# anyone have any info..



## NBPD (Apr 29, 2005)

hey all quick questioin, i was just wondering if anyone knows or has an idea of where the nyc police exam takes place? in what borough? alright thank you and if anyone knows a good study guide to study from please chare with me thanks.


----------



## NBPD (Apr 29, 2005)

*share ;/


----------



## Gil (Jun 15, 1998)

Moved from Hot Topics...


----------



## Mortal knight (Jun 17, 2003)

Occasionally they will send a recruiter up here to give the test. Most of the time in boston. I'm sure if you google NYC police it will give you more info.


----------



## BartA1 (May 5, 2002)

Last time I took the nest for NYPD it was given at the Allied Health High School at East 13 in Manhattan.
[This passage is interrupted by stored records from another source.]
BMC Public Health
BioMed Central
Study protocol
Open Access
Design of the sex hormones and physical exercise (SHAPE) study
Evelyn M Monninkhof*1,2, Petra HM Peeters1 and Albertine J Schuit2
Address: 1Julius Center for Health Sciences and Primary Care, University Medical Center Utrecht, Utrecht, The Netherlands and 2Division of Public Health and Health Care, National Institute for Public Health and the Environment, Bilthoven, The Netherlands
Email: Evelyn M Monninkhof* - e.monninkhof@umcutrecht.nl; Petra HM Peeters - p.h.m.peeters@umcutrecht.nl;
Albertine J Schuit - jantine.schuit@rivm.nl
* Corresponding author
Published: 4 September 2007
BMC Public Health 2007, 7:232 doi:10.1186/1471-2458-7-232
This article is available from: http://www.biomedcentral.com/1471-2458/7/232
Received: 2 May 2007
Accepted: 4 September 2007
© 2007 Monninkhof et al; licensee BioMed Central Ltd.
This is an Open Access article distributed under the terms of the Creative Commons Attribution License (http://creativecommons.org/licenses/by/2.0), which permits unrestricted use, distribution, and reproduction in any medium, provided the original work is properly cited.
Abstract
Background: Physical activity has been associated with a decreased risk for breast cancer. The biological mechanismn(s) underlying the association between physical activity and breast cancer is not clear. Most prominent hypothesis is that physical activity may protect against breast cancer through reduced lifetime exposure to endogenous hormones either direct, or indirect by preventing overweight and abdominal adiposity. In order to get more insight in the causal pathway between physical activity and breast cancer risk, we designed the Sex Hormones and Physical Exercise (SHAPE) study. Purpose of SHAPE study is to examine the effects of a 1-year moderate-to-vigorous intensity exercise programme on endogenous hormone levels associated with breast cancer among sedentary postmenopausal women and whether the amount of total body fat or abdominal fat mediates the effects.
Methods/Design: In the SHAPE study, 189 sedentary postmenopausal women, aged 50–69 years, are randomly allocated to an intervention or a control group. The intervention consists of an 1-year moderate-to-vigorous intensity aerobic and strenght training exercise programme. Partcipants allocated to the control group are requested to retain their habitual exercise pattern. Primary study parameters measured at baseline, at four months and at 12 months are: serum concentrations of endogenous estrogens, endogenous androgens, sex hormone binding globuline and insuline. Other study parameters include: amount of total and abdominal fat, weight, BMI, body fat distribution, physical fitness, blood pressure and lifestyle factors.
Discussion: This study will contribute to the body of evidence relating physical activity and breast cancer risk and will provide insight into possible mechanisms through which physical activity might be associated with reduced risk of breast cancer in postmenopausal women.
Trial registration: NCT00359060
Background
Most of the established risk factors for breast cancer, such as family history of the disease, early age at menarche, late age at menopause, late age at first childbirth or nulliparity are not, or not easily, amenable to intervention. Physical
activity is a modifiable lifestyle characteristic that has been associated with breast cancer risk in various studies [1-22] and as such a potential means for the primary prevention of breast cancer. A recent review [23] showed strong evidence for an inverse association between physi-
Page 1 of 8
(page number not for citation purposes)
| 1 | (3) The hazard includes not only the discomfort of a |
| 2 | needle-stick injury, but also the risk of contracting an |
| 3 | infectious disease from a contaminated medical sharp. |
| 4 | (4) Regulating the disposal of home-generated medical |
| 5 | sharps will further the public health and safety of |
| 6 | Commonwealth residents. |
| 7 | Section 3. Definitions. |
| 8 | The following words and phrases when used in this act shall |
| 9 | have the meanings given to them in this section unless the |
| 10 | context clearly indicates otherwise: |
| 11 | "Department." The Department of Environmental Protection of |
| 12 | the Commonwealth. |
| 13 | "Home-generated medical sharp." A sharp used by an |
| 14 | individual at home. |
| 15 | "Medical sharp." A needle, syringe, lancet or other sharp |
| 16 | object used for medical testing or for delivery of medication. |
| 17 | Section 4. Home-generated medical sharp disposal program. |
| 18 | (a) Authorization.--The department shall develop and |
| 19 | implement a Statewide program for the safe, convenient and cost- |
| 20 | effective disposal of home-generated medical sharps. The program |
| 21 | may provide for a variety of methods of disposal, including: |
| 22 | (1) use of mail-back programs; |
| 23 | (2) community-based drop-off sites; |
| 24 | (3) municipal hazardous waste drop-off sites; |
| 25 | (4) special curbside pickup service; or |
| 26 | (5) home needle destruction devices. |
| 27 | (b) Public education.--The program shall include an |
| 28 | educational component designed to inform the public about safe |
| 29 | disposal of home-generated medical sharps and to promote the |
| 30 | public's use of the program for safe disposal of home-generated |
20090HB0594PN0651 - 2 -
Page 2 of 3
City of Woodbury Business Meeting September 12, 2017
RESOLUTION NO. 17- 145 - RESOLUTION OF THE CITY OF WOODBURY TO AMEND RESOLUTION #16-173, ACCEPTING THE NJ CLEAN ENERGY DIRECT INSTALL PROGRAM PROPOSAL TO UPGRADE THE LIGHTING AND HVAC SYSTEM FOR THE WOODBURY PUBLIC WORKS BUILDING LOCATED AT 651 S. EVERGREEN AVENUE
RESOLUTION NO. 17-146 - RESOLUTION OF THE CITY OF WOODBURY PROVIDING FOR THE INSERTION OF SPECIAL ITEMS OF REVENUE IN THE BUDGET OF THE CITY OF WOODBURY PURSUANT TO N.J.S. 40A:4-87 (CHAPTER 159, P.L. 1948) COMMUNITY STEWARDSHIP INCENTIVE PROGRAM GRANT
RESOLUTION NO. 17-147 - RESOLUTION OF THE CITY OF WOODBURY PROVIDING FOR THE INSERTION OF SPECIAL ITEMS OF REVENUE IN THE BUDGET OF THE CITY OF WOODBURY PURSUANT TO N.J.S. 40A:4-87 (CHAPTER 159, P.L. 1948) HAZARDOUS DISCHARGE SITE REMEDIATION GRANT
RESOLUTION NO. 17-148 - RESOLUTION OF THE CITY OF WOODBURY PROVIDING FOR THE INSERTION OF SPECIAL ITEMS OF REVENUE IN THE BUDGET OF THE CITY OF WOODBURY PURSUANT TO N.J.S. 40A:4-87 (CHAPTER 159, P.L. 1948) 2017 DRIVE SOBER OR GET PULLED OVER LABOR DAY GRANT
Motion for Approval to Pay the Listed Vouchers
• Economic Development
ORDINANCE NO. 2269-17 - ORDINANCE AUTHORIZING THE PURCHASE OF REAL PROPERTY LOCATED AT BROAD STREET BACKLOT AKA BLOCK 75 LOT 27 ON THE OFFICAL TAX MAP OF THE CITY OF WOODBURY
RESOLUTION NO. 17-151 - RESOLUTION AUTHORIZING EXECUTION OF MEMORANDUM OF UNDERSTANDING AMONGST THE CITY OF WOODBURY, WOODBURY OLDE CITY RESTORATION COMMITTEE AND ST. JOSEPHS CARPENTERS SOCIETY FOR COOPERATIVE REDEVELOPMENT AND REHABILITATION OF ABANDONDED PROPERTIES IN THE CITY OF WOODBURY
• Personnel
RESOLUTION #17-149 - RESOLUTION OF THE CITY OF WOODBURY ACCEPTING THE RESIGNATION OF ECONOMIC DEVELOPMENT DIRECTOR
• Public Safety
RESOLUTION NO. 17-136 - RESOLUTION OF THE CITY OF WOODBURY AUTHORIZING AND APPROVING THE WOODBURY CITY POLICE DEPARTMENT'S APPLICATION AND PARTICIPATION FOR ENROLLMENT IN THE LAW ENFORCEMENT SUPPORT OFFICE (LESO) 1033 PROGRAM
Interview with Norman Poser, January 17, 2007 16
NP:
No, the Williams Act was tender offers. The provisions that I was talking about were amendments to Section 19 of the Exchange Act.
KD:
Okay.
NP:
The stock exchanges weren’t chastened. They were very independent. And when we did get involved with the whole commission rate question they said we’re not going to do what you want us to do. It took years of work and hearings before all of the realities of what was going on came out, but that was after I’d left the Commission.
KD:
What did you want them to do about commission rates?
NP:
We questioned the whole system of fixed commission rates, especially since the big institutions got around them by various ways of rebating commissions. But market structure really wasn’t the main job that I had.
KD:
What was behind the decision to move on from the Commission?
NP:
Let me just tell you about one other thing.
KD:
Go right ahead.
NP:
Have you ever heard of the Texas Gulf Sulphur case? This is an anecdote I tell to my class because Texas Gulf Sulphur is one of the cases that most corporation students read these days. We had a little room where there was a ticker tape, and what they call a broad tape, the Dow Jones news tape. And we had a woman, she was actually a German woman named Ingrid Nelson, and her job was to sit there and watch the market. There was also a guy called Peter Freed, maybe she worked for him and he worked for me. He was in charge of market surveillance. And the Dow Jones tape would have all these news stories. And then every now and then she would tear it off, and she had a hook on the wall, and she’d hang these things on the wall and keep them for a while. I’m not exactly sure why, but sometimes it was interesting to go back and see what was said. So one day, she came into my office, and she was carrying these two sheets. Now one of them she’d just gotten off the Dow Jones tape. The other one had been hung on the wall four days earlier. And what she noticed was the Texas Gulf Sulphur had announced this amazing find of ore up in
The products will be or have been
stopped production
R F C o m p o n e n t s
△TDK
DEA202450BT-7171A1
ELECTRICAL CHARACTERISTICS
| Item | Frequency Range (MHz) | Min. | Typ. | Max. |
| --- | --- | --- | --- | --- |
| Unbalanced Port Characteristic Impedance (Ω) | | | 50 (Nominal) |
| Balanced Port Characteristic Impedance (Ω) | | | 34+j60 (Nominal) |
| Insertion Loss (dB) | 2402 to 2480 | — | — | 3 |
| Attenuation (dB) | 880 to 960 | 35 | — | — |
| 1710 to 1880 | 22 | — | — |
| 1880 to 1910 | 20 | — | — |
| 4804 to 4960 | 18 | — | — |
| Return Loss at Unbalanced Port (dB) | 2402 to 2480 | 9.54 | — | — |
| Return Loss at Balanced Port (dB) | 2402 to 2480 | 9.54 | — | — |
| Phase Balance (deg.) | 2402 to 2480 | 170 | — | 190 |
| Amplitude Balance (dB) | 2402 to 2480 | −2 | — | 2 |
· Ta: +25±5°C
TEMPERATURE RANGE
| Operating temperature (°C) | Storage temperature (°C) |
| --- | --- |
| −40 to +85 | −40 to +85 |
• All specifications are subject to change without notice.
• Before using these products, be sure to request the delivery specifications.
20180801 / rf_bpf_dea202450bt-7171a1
Most of the people there where from outside NYC. call 212RECRUIT and talk to a recruiter as the process might have changed.


----------



## ROBOCOP1982 (Sep 4, 2002)

NBPD...do a little research. The NYPD exam is held in probably over 100 locations, certainly not all of which are located within the city. The best way to find out where an NYPD exam will be held would be to go to their website (http://www.nypd2.org/html/recruit/policeofficer.html) or to call 212-RECRUIT.

Come on bro! Initiative!


----------



## NegroRotary (Mar 27, 2005)

I am schedule to take it on June 18, but in NYC.


----------